PASSAGE SHOWN:

Range Update Queries to XOR with 1 in a Binary Array.


Given a binary array arr[] of size N. The task is to answer Q queries which can be of any one type from below:
Type 1 – 1 l r : Performs bitwise xor operation on all the array elements from l to r with 1.
Type 2 – 2 l r : Returns the minimum distance between two elements with value 1 in a subarray [l, r].
Type 3 – 3 l r : Returns the maximum distance between two elements with value 1 in a subarray [l, r].
Type 4 – 4 l r : Returns the minimum distance between two elements with value 0 in a subarray [l, r].
Type 5 – 5 l r : Returns the maximum distance between two elements with value 0 in a subarray [l, r].

Examples:

Input : arr[] = {1, 1, 0, 1, 0, 1, 0, 1, 0, 1, 0, 1, 1, 0}, q=5
Output : 2 2 3 2



Explanation :

query 1 : Type 2, l=3, r=7
Range 3 to 7 contains { 1, 0, 1, 0, 1 }.
So, the minimum distance between two elements with value 1 is 2.

query 2 : Type 3, l=2, r=5
Range 2 to 5 contains { 0, 1, 0, 1 }.

DATA:
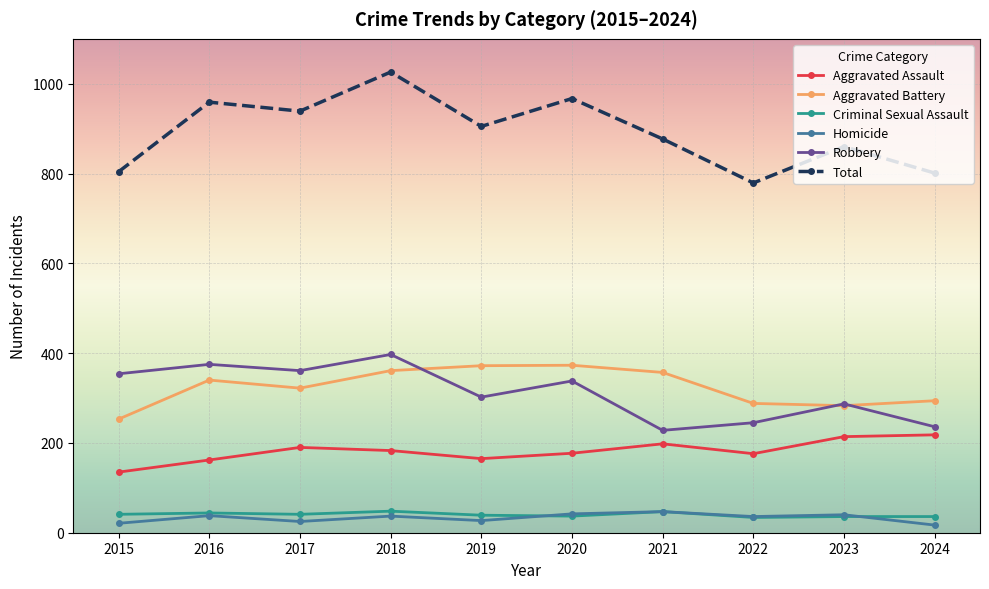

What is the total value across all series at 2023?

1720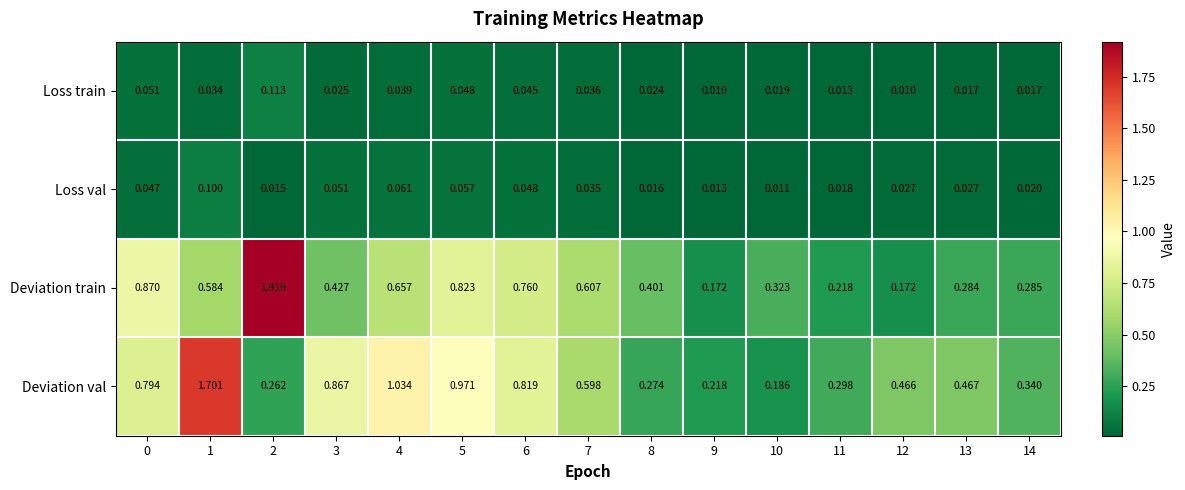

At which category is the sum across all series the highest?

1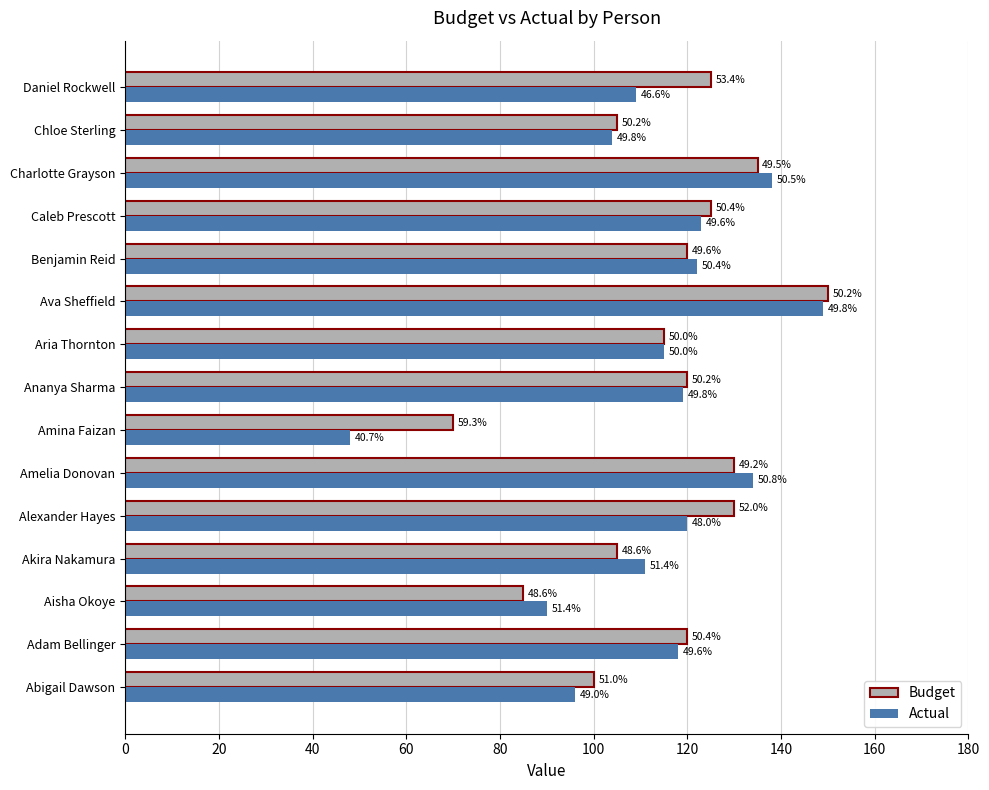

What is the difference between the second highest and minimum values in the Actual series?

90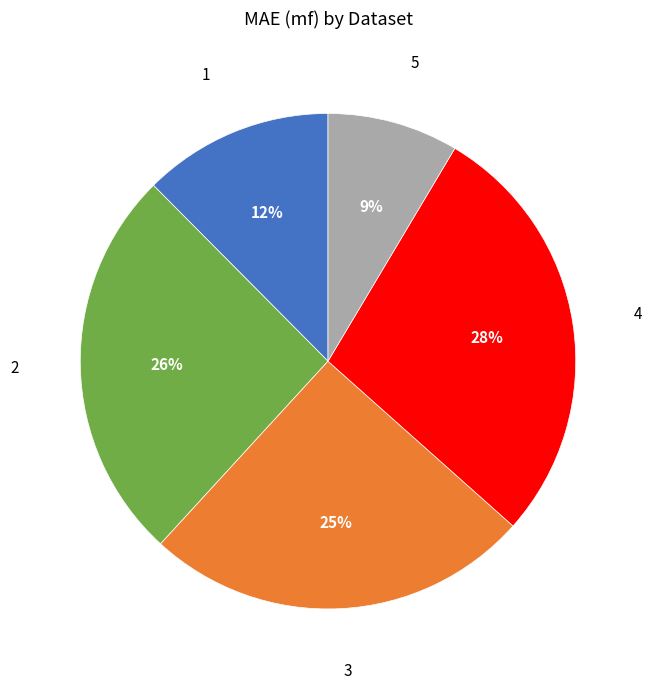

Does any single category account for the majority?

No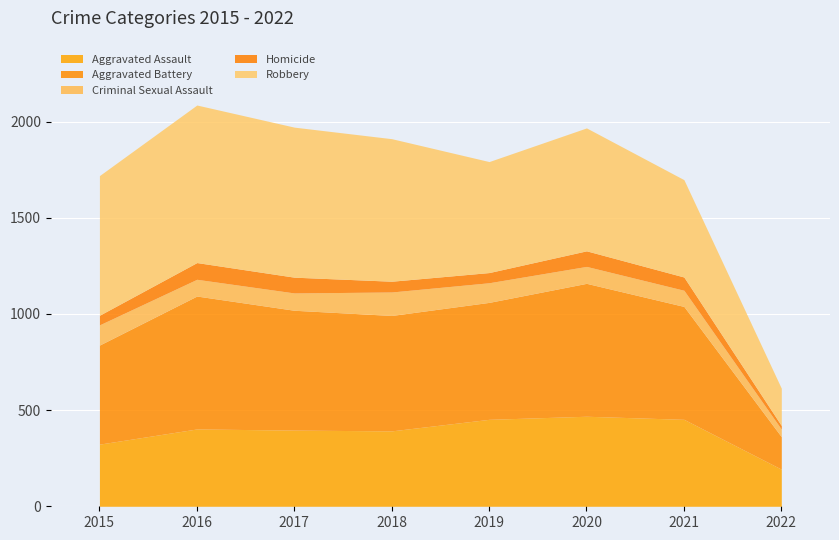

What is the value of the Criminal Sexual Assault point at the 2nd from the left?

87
--
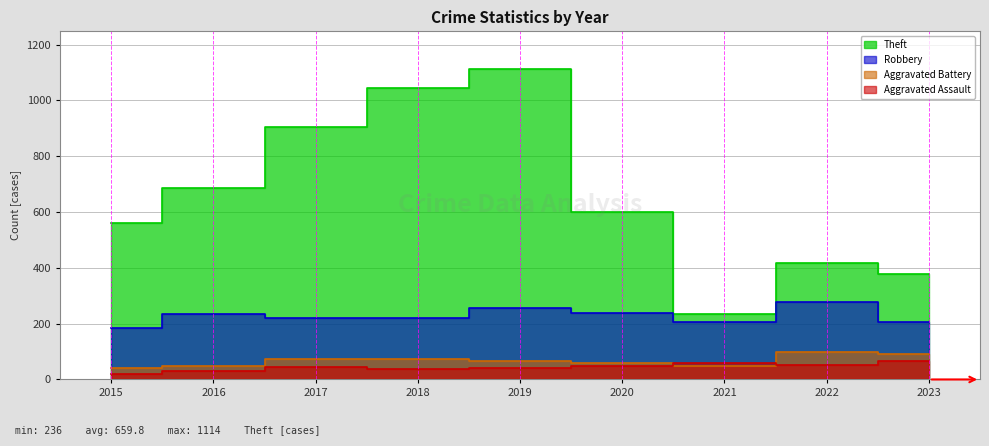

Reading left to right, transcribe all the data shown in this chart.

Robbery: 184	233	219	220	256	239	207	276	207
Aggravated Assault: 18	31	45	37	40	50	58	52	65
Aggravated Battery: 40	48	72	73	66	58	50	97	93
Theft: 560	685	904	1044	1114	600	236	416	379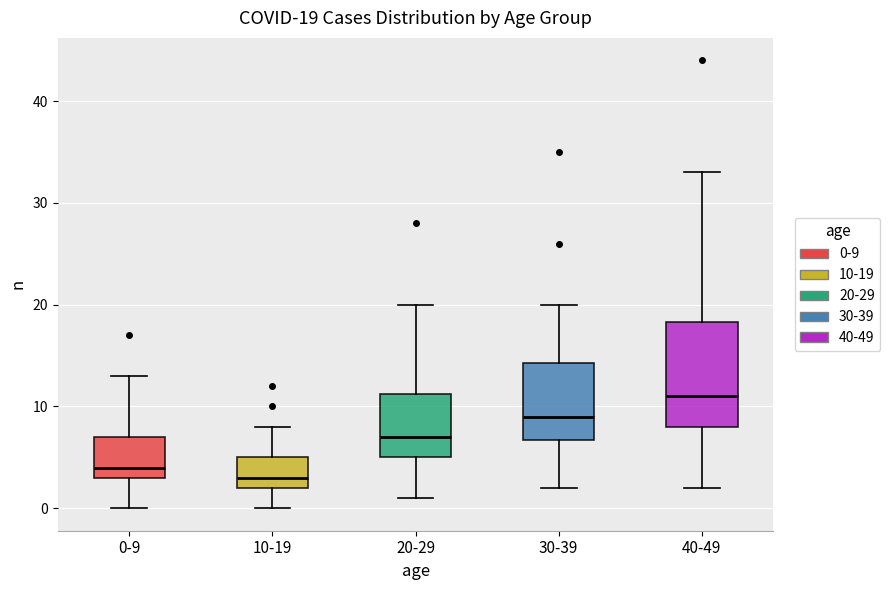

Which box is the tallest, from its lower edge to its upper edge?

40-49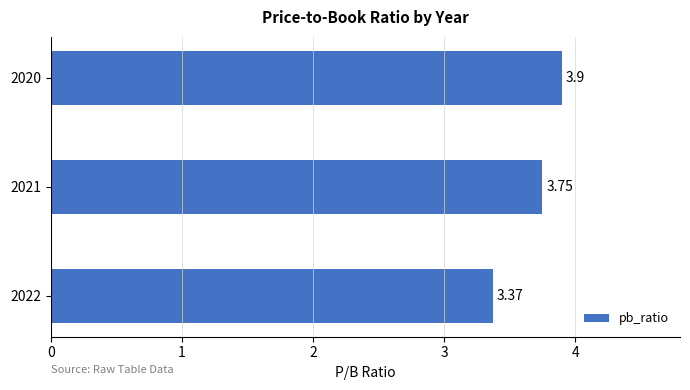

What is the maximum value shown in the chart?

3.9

TASK:
Please translate this sentence from the XOR range query passage above into Spanish: "So, the minimum distance between two elements with value 1 is 2."

TASK OUTPUT:
Por lo tanto, la distancia mínima entre dos elementos con valor 1 es 2.